Archivmeldung vom 17.10.2015

Bitte beachten Sie, dass die Meldung den Stand der Dinge zum Zeitpunkt ihrer Veröffentlichung am 17.10.2015 wiedergibt. Eventuelle in der Zwischenzeit veränderte Sachverhalte bleiben daher unberücksichtigt.

Freigeschaltet durch Thorsten Schmitt
Bild: Andreas Gerhold, on Flickr CC BY-SA 2.0
Bild: Andreas Gerhold, on Flickr CC BY-SA 2.0

Die Europäische Union will die Beitrittsverhandlungen mit der Türkei beschleunigen und erstmals seit zwei Jahren in den kommenden Wochen ein weiteres Verhandlungskapitel eröffnen. Das berichtet die "Welt" unter Berufung auf übereinstimmende Informationen von EU-Diplomaten.

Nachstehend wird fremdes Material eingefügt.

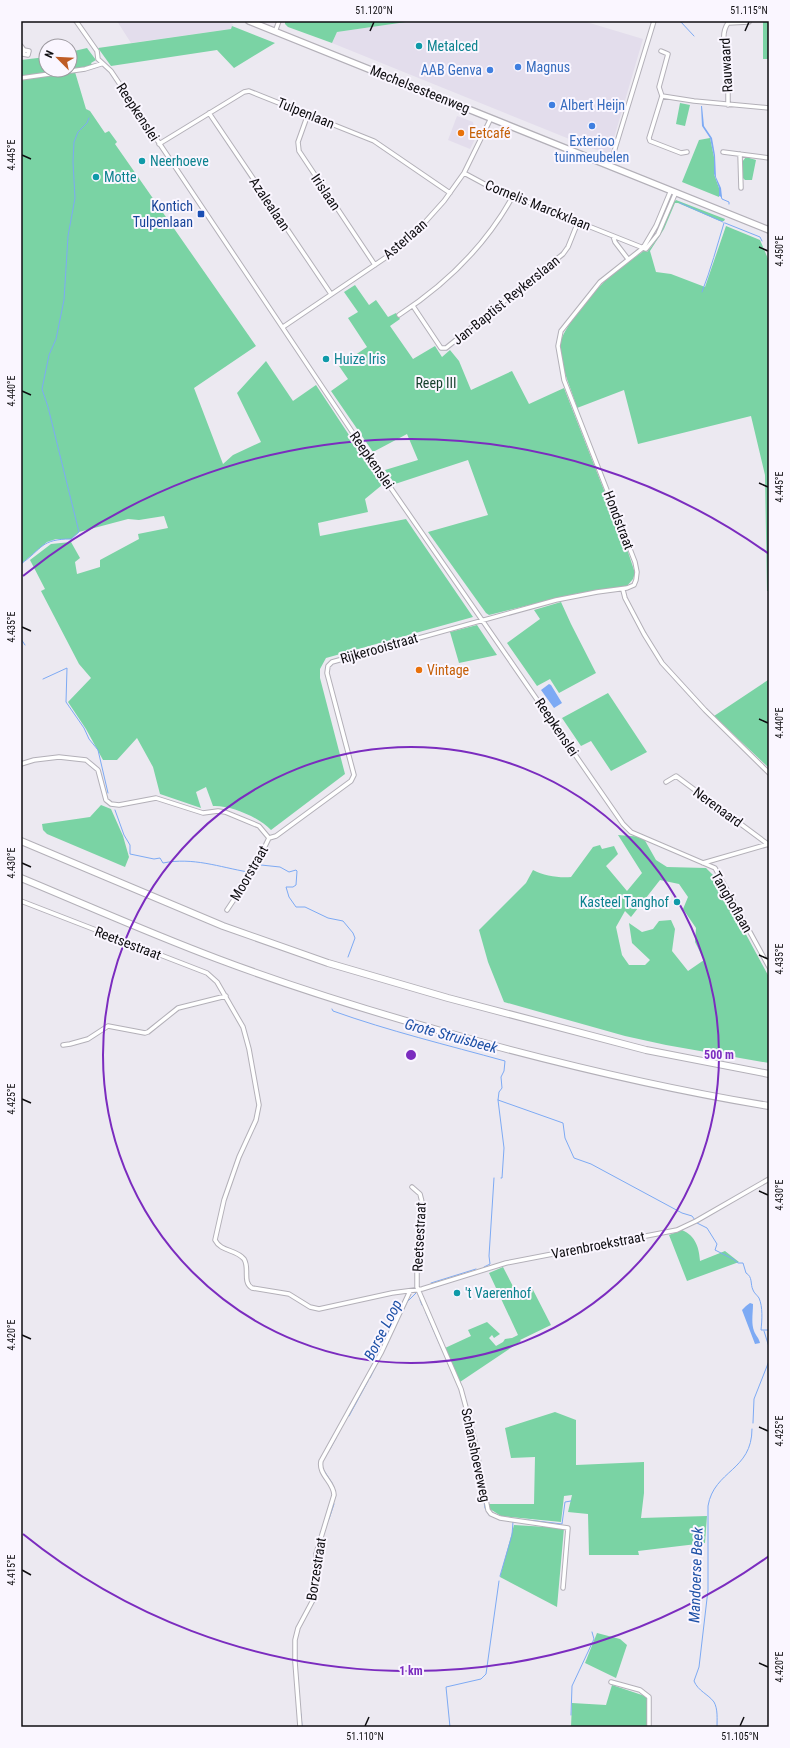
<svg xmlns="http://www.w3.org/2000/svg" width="790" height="1748" font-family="'Roboto Condensed',sans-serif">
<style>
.built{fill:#e3ddec}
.green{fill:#7ad3a4;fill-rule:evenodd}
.water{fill:#7daaf4}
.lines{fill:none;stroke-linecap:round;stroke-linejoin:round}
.stream{stroke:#7daaf4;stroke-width:1}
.street-casing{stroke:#b3b0b8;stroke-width:5.5}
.primary-casing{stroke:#b3b0b8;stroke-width:8}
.highway-casing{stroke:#b3b0b8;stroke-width:8}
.street{stroke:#fff;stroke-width:3.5}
.primary{stroke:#fff;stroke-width:5.5}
.highway{stroke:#fff;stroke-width:6}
.ticks{fill:none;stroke:#0e0d10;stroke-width:1.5}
.ring{fill:none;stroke:#7b2cbf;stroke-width:2}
.culture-dot{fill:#0f9aa8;stroke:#faf6ff;stroke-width:1.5}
.shop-dot{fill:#3f7fe0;stroke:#faf6ff;stroke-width:1.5}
.food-dot{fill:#e8710a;stroke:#faf6ff;stroke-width:1.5}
.transit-dot{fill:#1a4fb4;stroke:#faf6ff;stroke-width:1.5}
.labels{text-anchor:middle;stroke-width:4;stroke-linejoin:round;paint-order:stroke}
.culture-label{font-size:14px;fill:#0d838f;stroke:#faf6ff;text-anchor:start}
.street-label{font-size:14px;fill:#0e0d10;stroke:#faf6ff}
.shop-label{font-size:14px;fill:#366cbe;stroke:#faf6ff;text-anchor:start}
.food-label{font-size:14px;fill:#c56008;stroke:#faf6ff;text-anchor:start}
.transit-label{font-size:14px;fill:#164399;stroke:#faf6ff;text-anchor:end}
.park-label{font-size:14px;fill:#153f2b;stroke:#faf6ff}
.water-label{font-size:15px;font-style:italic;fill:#1d50a6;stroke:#faf6ff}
.centre{fill:#7b2cbf;stroke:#faf6ff;stroke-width:2}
.ring-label{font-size:12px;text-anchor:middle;font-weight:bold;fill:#7b2cbf;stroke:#faf6ff;stroke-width:4;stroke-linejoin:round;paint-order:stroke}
.neatline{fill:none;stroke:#0e0d10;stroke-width:1.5}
.ticks-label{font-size:10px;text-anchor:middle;fill:#0e0d10}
</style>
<rect width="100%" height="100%" fill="#ece9f1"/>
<path class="built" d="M 117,21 L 227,21 L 233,24 L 231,29 L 131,43 Z
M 413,21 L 583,21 L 643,39 L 609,155 L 332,43 L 337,32 Z
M 457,116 L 473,122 L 476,137 L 470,149 L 448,140 Z"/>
<path class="green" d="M 285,21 L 413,21 L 337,32 L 332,43 L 288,27 L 285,24 Z
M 763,21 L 769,21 L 769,59 L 763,59 Z
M 232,26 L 275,43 L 234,68 L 217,50 L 111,66 L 98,48 L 231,29 Z
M 87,48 L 96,60 L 91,63 L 93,67 L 21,78 L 21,60 L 46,57 L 46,70 L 70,70 L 70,52 Z
M 75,72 L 86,109 L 90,111 L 105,133 L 109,131 L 117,142 L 115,144 L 256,346 L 194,388 L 223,464 L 233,455 L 261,442 L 237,393 L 266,361 L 293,401 L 316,385 L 382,485 L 365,499 L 368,512 L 318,523 L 320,536 L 406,519 L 473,617 L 326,658 L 320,669 L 320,678 L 345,774 L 271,830 C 259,817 230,805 213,806 L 206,787 L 196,792 L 201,808 L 160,794 L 153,767 L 137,738 L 117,760 L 103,760 L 86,729 L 68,702 L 91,678 L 79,664 L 41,591 L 45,589 L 30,560 L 51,544 L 71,542 L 80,558 L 75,562 L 77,574 L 100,567 L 100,560 L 139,539 L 138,534 L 168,528 L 164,516 L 139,520 L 128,519 L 79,532 L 71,539 L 56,539 L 47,542 L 21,564 L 21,80 Z
M 680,103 L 690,105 L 685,126 L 676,124 Z
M 710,138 L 714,157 L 714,174 L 719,188 L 719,197 L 682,182 L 699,140 Z
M 746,157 L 756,160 L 752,180 L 745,180 L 743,178 L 743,164 L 742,162 Z
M 676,200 L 725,219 L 724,221 L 720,221 L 678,203 L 675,203 L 664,229 L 650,251 L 656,272 L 671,274 L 705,287 L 726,226 L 760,240 L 769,261 L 769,591 L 767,591 L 765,475 L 751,416 L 638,444 L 624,390 L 577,408 C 572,390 559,364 560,345 C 561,329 597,288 610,276 C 621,267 633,259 645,250 L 647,252 C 660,238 665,221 672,204 Z
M 355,285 L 369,305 L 376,300 L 388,317 L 396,313 L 400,319 L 390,326 L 413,359 L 435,346 L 442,357 L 450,350 L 459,361 L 471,390 L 512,371 L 529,404 L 564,388 L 627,549 L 635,573 L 633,579 L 627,586 L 575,594 L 489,615 L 486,613 L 428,532 L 488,515 L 468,460 L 395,484 L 385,470 L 418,460 L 407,434 L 373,452 L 331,391 L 348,379 L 339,366 L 367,347 L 348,318 L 358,312 L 344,292 Z
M 561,602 L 571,624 L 596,673 L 559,693 L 550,679 L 537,686 L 507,643 L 540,619 L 534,610 Z
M 477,625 L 497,655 L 459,663 L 450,632 Z
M 768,680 L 769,681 L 769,768 L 714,716 Z
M 608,693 L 647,752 L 611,771 L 591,741 L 581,746 L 562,718 Z
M 101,805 L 111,809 L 123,836 L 129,857 L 125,867 L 47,834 L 43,830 L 42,824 L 90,817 Z
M 618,835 L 643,837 L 656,860 L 667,867 L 706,868 L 715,877 L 769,977 L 769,1063 L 666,1045 L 625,1036 L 504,1002 L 488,962 L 479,930 L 526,883 L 533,870 C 544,876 559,878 571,877 L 593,847 L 600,845 L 602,849 L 614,846 L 618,854 L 606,866 L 627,891 L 642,873 ZM 660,880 L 679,884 L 688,897 L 683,909 L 696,928 L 695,942 L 704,960 L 688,971 L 672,951 L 675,929 L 671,920 L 659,921 L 653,929 L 642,932 L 629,923 L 632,943 L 650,960 L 645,965 L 629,965 L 622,955 L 616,927 L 625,911 L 631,917 Z
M 682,1230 C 696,1236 699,1248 700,1261 L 725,1251 L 739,1262 L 687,1281 L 669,1235 Z
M 503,1267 L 518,1296 L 532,1288 L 551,1325 L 520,1340 L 521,1341 L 460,1382 L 445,1348 L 471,1336 L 468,1330 L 487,1322 L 500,1334 L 494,1338 L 492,1335 L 489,1338 L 496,1346 L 503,1342 L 505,1339 L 512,1338 L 518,1335 L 489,1273 Z
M 555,1412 L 576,1420 L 576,1465 L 644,1462 L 644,1493 L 641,1518 L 707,1516 L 705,1543 L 638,1551 L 639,1555 L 589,1555 L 588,1514 L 568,1512 L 572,1495 L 564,1496 L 561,1522 L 501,1516 L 490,1509 L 489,1504 L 534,1504 L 535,1457 L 511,1458 L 505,1428 Z
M 514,1525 L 564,1528 L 557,1607 L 500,1577 Z
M 597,1633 L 620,1639 L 627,1645 L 616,1678 L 585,1663 Z
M 612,1685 L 648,1697 L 649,1727 L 571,1727 L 572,1703 L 606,1705 Z"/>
<path class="water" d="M 701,106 L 702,106 L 704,126 L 712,138 L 715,155 L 716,177 L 721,188 L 722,197 L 719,196 L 719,188 L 714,174 L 714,157 L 710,138 L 702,126 Z
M 549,684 L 551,685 L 562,703 L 554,708 L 541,690 Z
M 750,1303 L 753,1304 C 753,1313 751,1323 754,1331 C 756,1336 759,1338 760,1343 L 755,1344 L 742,1310 L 746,1306 Z"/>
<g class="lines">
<path class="stream" d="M 680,21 L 694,36
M 721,196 L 722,199 L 729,202 L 729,204
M 680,203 L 723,222
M 725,223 L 760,237 L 762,241
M 702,292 C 711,269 717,246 724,223
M 21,564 C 43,548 41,539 71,539 L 79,532 L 48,407 L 42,389 L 49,355 L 56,339 L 64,300 L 68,236 L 75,198 L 73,162 L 74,142 L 78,132 L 87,123 L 89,118
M 21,639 L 25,645
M 43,679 L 67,668 L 66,702 L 84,728 L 89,739 L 98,750 L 108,793
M 115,810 L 124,835 L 130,845 L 130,854 L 154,859 L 160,858 L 163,863 C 193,857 219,867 248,872
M 261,865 L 280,867 L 289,872 L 296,870 L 297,871 L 296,885 L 293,887 L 286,887 L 289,897 L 296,907 L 305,907 L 328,918 L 343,921 L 353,933 L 355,938 L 348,957
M 332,1009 L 333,1011 C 389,1031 447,1045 505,1061 L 504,1071 L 501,1077 L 502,1088 L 499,1092 L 498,1100 L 563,1123 L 565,1138 L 574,1158 L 591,1164 L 682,1213 L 692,1216 L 695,1220
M 498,1100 L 504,1148 L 502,1178 L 501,1178
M 697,1223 L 707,1228 L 717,1244 L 715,1250 L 733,1259 L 738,1263 L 743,1263 L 746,1273 C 753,1277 750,1284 753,1290 C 754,1293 757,1295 759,1298 C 763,1307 762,1320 761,1330 L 769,1330
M 484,1267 L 490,1264 L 489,1256 L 494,1178
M 431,1283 L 476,1269
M 420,1300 L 422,1305
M 426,1313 L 440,1345
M 764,1331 L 769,1347
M 370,1378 L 407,1302 L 416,1293
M 466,1415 L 475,1453
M 349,1416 L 368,1381
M 753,1423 L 754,1399 L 769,1361
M 330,1449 L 336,1438
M 478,1466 L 485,1508 L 489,1515
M 323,1469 L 332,1483
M 492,1516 L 510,1521
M 329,1519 L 334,1504
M 528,1520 L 562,1524 L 565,1502 L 571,1501
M 500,1576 L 512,1535 L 513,1522
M 315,1599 L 315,1590
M 301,1625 L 314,1602
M 301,1714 L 302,1727
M 571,1715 L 572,1686 L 594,1639 L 592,1632
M 450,1727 L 446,1687 L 481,1679 L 486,1674 L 499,1581
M 717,1727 C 717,1719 718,1709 714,1702 C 708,1694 698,1691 694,1681 L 699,1667 L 708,1590 L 708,1506 C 714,1470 752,1471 752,1429"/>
<g class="street-casing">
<path id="street" d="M 76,21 L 97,51 L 98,59 L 111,71 L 359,442 L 623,824 L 631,832 L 715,868 L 769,967
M 275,32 L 279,21
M 21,46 L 24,50 L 29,51 L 28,55 L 23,54 L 24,50
M 661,51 L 668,54 L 659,87 L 662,96 L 649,138 L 650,141 L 681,153 L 687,152
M 21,78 L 85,69 L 101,64
M 662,96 L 694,101 L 769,108
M 728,105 C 728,91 728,78 728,64 C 727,50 719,36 728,23 L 749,22
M 209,113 L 331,294
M 308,114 L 298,142 L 299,151 L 375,265
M 159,144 L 244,92 L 249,91 L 374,141 L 450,193
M 723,152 L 769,158
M 740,154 L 741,188
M 610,165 L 654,21
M 464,173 L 490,187 L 646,249 L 658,234 L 676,192
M 613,236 L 615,242 L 628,259
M 413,306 L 441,348 L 446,348 L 563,254 L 568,247 L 578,222
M 399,315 C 445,285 486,245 513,196
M 283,327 L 388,256 L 418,230 L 444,201 L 464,173 L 491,118
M 623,590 L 625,598 L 644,634 L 662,663 L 705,710 L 769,773
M 21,764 L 34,760 L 59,757 L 86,760 L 98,770 L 106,800 L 111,804 L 119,805 L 156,798 L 203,813 L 218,811 L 225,812 L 259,826 L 269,838
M 666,782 L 676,776 L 769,845
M 269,838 L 276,836 L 351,781 L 354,775 L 327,673 L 328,666 L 332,662 L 556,600 L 597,592 L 627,588 L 634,585 L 636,580 L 637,572 L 635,562 L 564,380 L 558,346 L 561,331 L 600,282 L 643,248 L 656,226 L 671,190
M 703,863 L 769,844
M 21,901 L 207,973 L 217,982 L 243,1027 L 249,1049 L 259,1105 L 256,1120 L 239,1157 L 224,1200 L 215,1240 C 221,1252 236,1249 244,1259 C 250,1268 242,1282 252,1288 L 289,1294 L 310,1307 L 319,1309 L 392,1293 L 422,1289 L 506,1263 L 677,1230 L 696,1221 L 769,1179
M 227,910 L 253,871 L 269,838
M 63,1045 L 70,1044 L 88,1039 L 108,1026 L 145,1033 L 148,1032 L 178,1008 L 226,996
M 412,1187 L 420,1194 L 422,1202 L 421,1226 L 417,1247 L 417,1287 L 461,1389 L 474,1437 L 488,1510 L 491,1514 L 500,1518 L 568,1528 L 563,1588
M 611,1682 L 640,1690 L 649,1697 L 649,1727
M 300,1727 L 295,1662 L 295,1640 L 298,1628 L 313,1600 L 316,1554 L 334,1495 C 334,1482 318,1475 321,1461 L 381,1353 L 410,1291"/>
</g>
<g class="primary-casing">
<path id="primary" d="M 249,21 L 769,230"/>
</g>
<g class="highway-casing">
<path id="highway" d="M 21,841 L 223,926 L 328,963 L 448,998 L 646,1050 L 769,1074
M 21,878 C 86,905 151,934 218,959 C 303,991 389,1017 477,1041 C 573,1067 671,1090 769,1106"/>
</g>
<use href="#street" class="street"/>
<use href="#primary" class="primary"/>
<use href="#highway" class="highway"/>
</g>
<path class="ticks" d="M 370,31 L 374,22M 745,31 L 749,22M 22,155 L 31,159M 759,247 L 768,251M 22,391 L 31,395M 759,483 L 768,487M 22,627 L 31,631M 759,719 L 768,723M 22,863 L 31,867M 759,955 L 768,959M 22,1099 L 31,1103M 759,1191 L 768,1195M 22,1335 L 31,1339M 759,1427 L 768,1431M 22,1570 L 31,1575M 759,1663 L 768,1667M 365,1726 L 369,1717M 740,1726 L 744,1717"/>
<g class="ring">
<circle cx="411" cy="1055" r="308"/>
<path d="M769 1556A616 616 0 0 1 23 1534M23 576A616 616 0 0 1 769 554"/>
</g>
<g class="culture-dot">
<circle cx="419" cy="46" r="4"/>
<circle cx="142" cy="161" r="4"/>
<circle cx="96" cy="177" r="4"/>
<circle cx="326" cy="359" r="4"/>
<circle cx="677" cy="902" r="4"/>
<circle cx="457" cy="1293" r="4"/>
</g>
<g class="shop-dot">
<circle cx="518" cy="67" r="4"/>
<circle cx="490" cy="70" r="4"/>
<circle cx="552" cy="105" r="4"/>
<circle cx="592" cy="126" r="4"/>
</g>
<g class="food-dot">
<circle cx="461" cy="133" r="4"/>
<circle cx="419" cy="670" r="4"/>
</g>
<rect class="transit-dot" x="197" y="210" width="8" height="8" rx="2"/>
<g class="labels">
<g class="culture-label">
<text x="427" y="51">Metalced</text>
<text x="150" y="166">Neerhoeve</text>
<text x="104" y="182">Motte</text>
<text x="334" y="364">Huize Iris</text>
<text x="669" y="907" text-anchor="end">Kasteel Tanghof</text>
<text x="465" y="1298">'t Vaerenhof</text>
</g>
<g class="street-label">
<text transform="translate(726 65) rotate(-93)" y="5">Rauwaard</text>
<text transform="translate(420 89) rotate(22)" y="5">Mechelsesteenweg</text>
<text transform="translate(138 112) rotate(57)" y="5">Reepkenslei</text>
<text transform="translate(306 113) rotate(22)" y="5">Tulpenlaan</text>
<text transform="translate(326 192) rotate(56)" y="5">Irislaan</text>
<text transform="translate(270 204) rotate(56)" y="5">Azalealaan</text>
<text transform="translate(538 205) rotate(22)" y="5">Cornelis Marckxlaan</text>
<text transform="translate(405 239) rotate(-41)" y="5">Asterlaan</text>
<text transform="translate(506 300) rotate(-39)" y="5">Jan-Baptist Reykerslaan</text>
<text transform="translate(372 460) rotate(55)" y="5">Reepkenslei</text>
<text transform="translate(619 520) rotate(69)" y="5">Hondstraat</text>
<text transform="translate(379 648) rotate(-16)" y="5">Rijkerooistraat</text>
<text transform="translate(557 727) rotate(56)" y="5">Reepkenslei</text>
<text transform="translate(718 807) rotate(36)" y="5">Nerenaard</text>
<text transform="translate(249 873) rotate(-60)" y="5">Moorstraat</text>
<text transform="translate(732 902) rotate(60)" y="5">Tanghoflaan</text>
<text transform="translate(128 943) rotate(21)" y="5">Reetsestraat</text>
<text transform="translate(419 1237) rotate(-87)" y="5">Reetsestraat</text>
<text transform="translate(598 1245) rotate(-11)" y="5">Varenbroekstraat</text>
<text transform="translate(476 1455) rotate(78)" y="5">Schanshoeveweg</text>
<text transform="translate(316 1569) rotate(-81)" y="5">Borzestraat</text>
</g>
<g class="shop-label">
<text x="526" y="72">Magnus</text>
<text x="482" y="75" text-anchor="end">AAB Genva</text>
<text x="560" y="110">Albert Heijn</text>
<text x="592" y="146" text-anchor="middle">Exterioo<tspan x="592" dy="16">tuinmeubelen</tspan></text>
</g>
<g class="food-label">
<text x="469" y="138">Eetcafé</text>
<text x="427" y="675">Vintage</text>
</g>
<g class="transit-label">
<text x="193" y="211">Kontich<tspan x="193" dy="16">Tulpenlaan</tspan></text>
</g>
<g class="park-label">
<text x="436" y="388">Reep III</text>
</g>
<g class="water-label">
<text transform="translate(451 1036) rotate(15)" y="5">Grote Struisbeek</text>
<text transform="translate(383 1330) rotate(-63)" y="5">Borse Loop</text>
<text transform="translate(696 1575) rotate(-88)" y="5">Mandoerse Beek</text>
</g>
</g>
<circle cx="411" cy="1055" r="6" class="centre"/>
<g class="ring-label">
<text x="719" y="1059">500 m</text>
<text x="411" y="1675">1 km</text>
</g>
<rect width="790" height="1748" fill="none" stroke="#faf6ff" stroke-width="44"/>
<g transform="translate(58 58) rotate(294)"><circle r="19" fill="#faf6ff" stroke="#9c999f"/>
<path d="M0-3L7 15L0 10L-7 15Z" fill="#bf5c25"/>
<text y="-6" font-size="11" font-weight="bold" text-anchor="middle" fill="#0e0d10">N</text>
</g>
<rect x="22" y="22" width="746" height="1704" class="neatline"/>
<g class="ticks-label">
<text x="374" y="14">51.120°N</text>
<text x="749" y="14">51.115°N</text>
<text transform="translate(11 155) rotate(-90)" y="4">4.445°E</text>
<text transform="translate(779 251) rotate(-90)" y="4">4.450°E</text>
<text transform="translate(11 391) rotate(-90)" y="4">4.440°E</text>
<text transform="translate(779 487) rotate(-90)" y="4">4.445°E</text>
<text transform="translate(11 627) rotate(-90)" y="4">4.435°E</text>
<text transform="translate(779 723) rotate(-90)" y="4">4.440°E</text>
<text transform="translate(11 863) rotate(-90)" y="4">4.430°E</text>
<text transform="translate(779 959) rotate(-90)" y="4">4.435°E</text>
<text transform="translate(11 1099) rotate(-90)" y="4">4.425°E</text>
<text transform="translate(779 1195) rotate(-90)" y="4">4.430°E</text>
<text transform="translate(11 1335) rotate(-90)" y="4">4.420°E</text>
<text transform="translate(779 1431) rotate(-90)" y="4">4.425°E</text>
<text transform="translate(11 1570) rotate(-90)" y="4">4.415°E</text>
<text transform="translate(779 1667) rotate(-90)" y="4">4.420°E</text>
<text x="365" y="1740">51.110°N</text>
<text x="740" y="1740">51.105°N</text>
</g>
</svg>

"Im Kreis der EU-Staaten herrscht jetzt Einigkeit, dass man in den Beitrittsgesprächen mit der Türkei möglichst schnell über das Kapitel 17, also über Wirtschafts- und Währungspolitik, verhandeln will. Das Kapitel 17 soll zwar nicht mehr vor den Wahlen in der Türkei Anfang November eröffnet werden, aber spätestens bis Jahresende", hieß es in hohen, informierten Diplomatenkreisen.

Lange Zeit hatte Frankreich es abgelehnt, mit den Beratungen über eine Angleichung der türkischen Wirtschafts- und Währungspolitik an europäische Rechtsakte zu beginnen, berichtet die "Welt" weiter. Die EU-Kommission hatte zuletzt im Frühjahr 2015 (und zuvor schon im Jahr 2007) den EU-Regierungen empfohlen, im Rahmen der Beitrittsgespräche Kapitel 17 zu öffnen. Die EU-Staaten hatten darauf aber zunächst nicht reagiert.

Insbesondere die europäischen Unternehmen seien an Reformen in der türkischen Wirtschaftsgesetzgebung interessiert, weil sie Rechtssicherheit bei Investitionen benötigen, hieß es weiter in Diplomatenkreisen. "Je schneller sich die türkische Wirtschaft modernisiert, desto besser für die EU", sagte ein EU-Diplomat.

Das letzte Verhandlungskapitel in den Beitrittsgesprächen mit der Türkei wurde im November 2013 eröffnet. Es handelte sich um Kapitel 22: Regionalpolitik und die Koordination der strukturpolitischen Instrumente. Die Beitrittsverhandlungen zwischen der EU und der Türkei laufen seit 2005.

Türkei-Bericht der EU kritisiert Ankara wegen mangelnder Rechtsstaatlichkeit

Der Türkei-Bericht der EU kritisiert Ankara wegen mangelnder Rechtsstaatlichkeit: Wegen der anstehenden Wahlen in der Türkei und der Bemühungen um eine Hilfe Ankaras in der Flüchtlingskrise hat die EU-Kommission den neuen Fortschrittsbericht zur Türkei noch nicht veröffentlicht. Die EU-Kommission befürchtet Verwerfungen im Verhältnis zur Türkei.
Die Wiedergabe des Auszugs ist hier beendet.